I’d decided it couldn’t go on. Did I want to be a writer, or manage an NHS service? I was on a fast track to one while claiming to want the other, and it was time to make a choice. I’d applied for another job, much more junior but, crucially, part time. If I got it I would see my wages halve overnight but would have an extra two days a week completely free to write, as well as less stress to stop me from doing so on the other five. I was (and am) incredibly lucky to have a wonderfully supportive partner and together we decided we would cope with the financial implications of a move if it meant I could do what I wanted to do with my life. The interview was scheduled for September.

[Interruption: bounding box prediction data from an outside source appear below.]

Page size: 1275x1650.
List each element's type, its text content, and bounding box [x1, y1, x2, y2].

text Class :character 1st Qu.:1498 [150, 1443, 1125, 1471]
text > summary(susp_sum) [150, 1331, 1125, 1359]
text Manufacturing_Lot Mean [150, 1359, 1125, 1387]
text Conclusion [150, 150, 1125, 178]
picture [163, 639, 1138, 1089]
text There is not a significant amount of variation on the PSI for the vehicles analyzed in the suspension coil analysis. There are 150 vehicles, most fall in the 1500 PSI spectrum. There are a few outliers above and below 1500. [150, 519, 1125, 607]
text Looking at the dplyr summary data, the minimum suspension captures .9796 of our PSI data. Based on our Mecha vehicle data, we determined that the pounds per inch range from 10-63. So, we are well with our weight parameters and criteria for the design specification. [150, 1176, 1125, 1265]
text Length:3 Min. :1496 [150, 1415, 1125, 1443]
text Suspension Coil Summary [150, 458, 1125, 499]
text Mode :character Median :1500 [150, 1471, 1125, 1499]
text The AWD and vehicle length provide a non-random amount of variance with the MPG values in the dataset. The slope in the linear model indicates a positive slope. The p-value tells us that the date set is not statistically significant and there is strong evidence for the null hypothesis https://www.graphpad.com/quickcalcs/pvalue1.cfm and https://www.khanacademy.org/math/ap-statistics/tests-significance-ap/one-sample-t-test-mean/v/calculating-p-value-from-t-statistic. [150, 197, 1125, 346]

I was successful, and as soon as I handed in my notice I knew I had done the right thing. A weight lifted and finally I felt able to see the way I wanted my writing to go. The project I was working on felt too much like a part of an old me and within a couple of weeks I abandoned it. I felt free, positive that I was doing the right thing. I began to scout around for ideas for another novel, and in fact stumbled across much more than that. I found an advert for The Faber Academy. One of the courses was called ‘Writing a Novel from Start to Finish’, and it started a month after my new job would begin. It was perfect, I thought, and would allow me to really focus on writing for the whole of 2009. I realized I had another application to make.

1 comment:

Jayne said...

Hello - this is so interesting. I feel I am where you were two years ago - as I too am struggling to find a balance between a full-time job that is slowly taking over my life, and being a writer. It's great that you have a supportive partner, and that you took that important decision to give your writing the time it deserved. Good for you!